So why just hold the poor turnout for the Zimbabwe demonstration against the left?

Most political demonstrations - centre-left, extreme right, whatever - are poorly attended.

Tom, the Iraq demo was organised by predominately left groups and attended mainly by those of a liberal-left persuasion. As have the well-attended demos against Israel. Why hasn't the left been doing the same against the atrocities in Zimbabwe? My post provides one answer to this question. Can you or anyone else give me another one, apart from "political demonstrations are usually poorly attended", which simply does not wash? It depends on how much you care.

Stan,

Surely the major difference is that the government has activly challenged the situation in Zimbabwe. Whilst in both the cases of the Isreal and the Iraq war the protests were to challange our own governments policies, so people are more licley to protest when thier is a sense that thier protest can have a direct affect or impact.
a seperate example, the protests for the olympic torch, do you think that there would not be massive protests if the Zimbabwe cricket team were to play in the UK? So people protest when there is a crediable symbol that can be focused onand will maximise impact.
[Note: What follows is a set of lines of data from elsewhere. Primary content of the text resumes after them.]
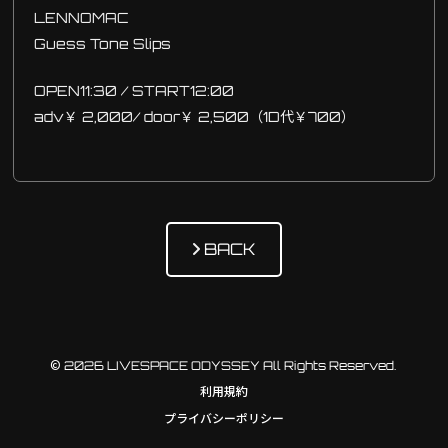
LENNOMAC
Guess Tone Slips
OPEN11:30 / START12:00
adv￥
2,000/ door￥ 2,500（1D代￥700）
BACK
© 2026 LIVESPACE ODYSSEY All Rights Reserved.
利用規約
プライバシーポリシー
The left aren't actively supporting the Zimbabwean struggle? Not sure it's particular appropriate to play political points here. Compass Youth, as well as youth leaders from NUS, Oxfam, Liberal Youth & Fabians have just returned from Southern Africa where we met civil society leaders from Zimbabwe. I've written a post on http://www.compass youth.org on this. You maybe interested in what the Zimbabweas advised about international solidarity...
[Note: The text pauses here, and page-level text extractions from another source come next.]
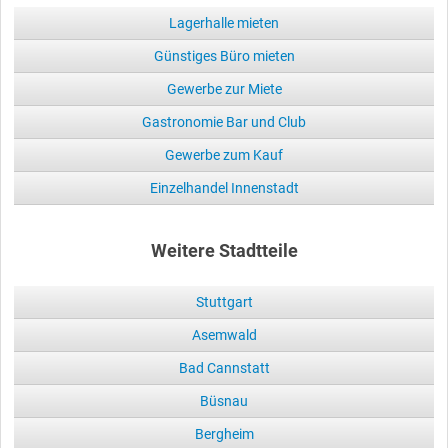
Lagerhalle mieten
Günstiges Büro mieten
Gewerbe zur Miete
Gastronomie Bar und Club
Gewerbe zum Kauf
Einzelhandel Innenstadt
Weitere Stadtteile
Stuttgart
Asemwald
Bad Cannstatt
Büsnau
Bergheim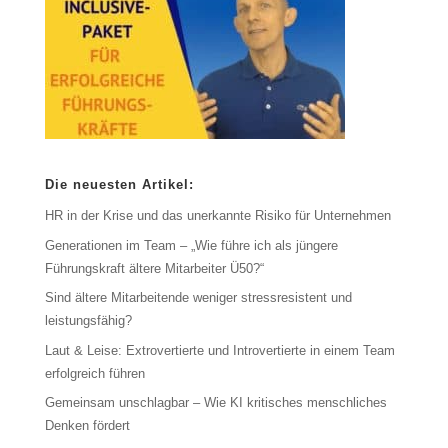
Die neuesten Artikel:
HR in der Krise und das unerkannte Risiko für Unternehmen
Generationen im Team – „Wie führe ich als jüngere
Führungskraft ältere Mitarbeiter Ü50?“
Sind ältere Mitarbeitende weniger stressresistent und
leistungsfähig?
Laut & Leise: Extrovertierte und Introvertierte in einem Team
erfolgreich führen
Gemeinsam unschlagbar – Wie KI kritisches menschliches
Denken fördert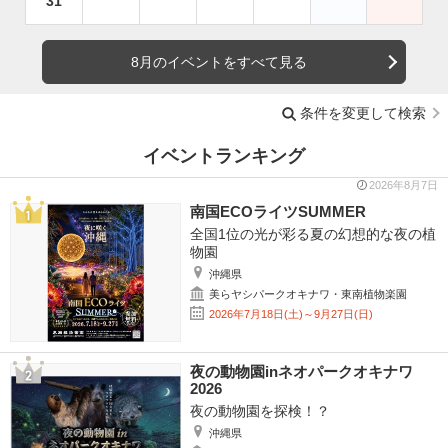
31
8月のイベントをすべて見る
条件を変更して検索
イベントランキング
2026年8月7日
南国ECOライツSUMMER
全国1位の光が彩る夏の幻想的な夜の植
物園
沖縄県
美らヤシパークオキナワ・東南植物楽園
2026年7月18日(土)～9月27日(日)
夜の動物園inネオパークオキナワ
2026
夜の動物園を探検！？
沖縄県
"the Left are prepared to tolerate any kind of oppression as long as it is opposed by the American and British governments"?

Stan, who do you mean by the left? Presumably not groups like Compass Youth who went on a youth leader delegation to Southern Africa to exchange with civic society organisations from the region, including Zimbabwe. This isn't about who's right and who's...left as also on the delegation were NUS, Oxfam, British Youth Council and Liberal Youth. This is about solidarity with our comrades in Zimbabwe.

You may be interested in what they advised on West displaying international solidarity
http://compassyouth.blogspot.com/2008/06/save-zimbabwe-from-mugabe.html

Glad to see that at least the youth wing of Compass is actively engaged on this issue. Now how about trying to get the big boys of the left involved (starting with your parent organisation). And with the same passion that they reserve for their anti-West campaigns.

In the absence of such high-profile opposition from this quarter the presumption must be that their old socialist solidarity with Mugabe overrides any expression of solidarity with his victims.